TASK INSTRUCTIONS:
Pull every line containing "negative" from the data.

[Collected data entries]

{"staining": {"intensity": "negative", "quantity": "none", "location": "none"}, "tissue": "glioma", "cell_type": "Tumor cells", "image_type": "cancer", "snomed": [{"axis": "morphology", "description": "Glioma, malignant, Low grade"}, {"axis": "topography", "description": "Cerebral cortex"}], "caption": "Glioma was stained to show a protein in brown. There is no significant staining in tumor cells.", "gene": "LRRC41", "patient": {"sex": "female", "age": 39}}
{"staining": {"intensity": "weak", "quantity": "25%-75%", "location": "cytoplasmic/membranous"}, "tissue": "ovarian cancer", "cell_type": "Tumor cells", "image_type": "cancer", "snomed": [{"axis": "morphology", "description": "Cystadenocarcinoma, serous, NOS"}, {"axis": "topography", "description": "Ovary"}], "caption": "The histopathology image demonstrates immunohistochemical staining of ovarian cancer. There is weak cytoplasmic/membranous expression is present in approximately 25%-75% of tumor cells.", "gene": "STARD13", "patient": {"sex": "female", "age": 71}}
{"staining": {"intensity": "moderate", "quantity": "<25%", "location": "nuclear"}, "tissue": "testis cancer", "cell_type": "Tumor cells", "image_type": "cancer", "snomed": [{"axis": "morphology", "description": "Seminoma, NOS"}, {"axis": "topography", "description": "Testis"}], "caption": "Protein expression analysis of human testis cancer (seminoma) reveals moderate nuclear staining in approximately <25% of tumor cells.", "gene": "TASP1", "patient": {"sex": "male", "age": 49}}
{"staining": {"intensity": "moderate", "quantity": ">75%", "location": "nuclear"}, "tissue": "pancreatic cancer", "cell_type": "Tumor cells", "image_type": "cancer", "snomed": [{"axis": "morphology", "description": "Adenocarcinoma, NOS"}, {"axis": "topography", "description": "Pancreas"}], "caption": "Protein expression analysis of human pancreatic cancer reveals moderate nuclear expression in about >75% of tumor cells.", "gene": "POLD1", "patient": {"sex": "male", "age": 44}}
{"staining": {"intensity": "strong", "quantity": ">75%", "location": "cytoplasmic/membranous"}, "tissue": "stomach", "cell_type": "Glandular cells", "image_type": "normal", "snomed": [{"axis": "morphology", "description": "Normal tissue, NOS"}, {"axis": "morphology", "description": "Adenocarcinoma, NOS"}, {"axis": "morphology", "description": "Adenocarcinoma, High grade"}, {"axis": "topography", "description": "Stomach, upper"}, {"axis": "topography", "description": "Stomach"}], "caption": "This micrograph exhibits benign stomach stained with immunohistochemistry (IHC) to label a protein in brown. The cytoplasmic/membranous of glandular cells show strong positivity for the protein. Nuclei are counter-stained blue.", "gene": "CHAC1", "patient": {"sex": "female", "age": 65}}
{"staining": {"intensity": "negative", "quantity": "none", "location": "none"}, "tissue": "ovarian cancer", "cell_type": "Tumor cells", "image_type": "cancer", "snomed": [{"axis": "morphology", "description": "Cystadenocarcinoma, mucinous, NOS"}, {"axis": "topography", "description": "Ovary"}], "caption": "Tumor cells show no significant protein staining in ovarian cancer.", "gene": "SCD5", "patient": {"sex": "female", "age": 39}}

THE COMPLETED TASK:
{"staining": {"intensity": "negative", "quantity": "none", "location": "none"}, "tissue": "glioma", "cell_type": "Tumor cells", "image_type": "cancer", "snomed": [{"axis": "morphology", "description": "Glioma, malignant, Low grade"}, {"axis": "topography", "description": "Cerebral cortex"}], "caption": "Glioma was stained to show a protein in brown. There is no significant staining in tumor cells.", "gene": "LRRC41", "patient": {"sex": "female", "age": 39}}
{"staining": {"intensity": "negative", "quantity": "none", "location": "none"}, "tissue": "ovarian cancer", "cell_type": "Tumor cells", "image_type": "cancer", "snomed": [{"axis": "morphology", "description": "Cystadenocarcinoma, mucinous, NOS"}, {"axis": "topography", "description": "Ovary"}], "caption": "Tumor cells show no significant protein staining in ovarian cancer.", "gene": "SCD5", "patient": {"sex": "female", "age": 39}}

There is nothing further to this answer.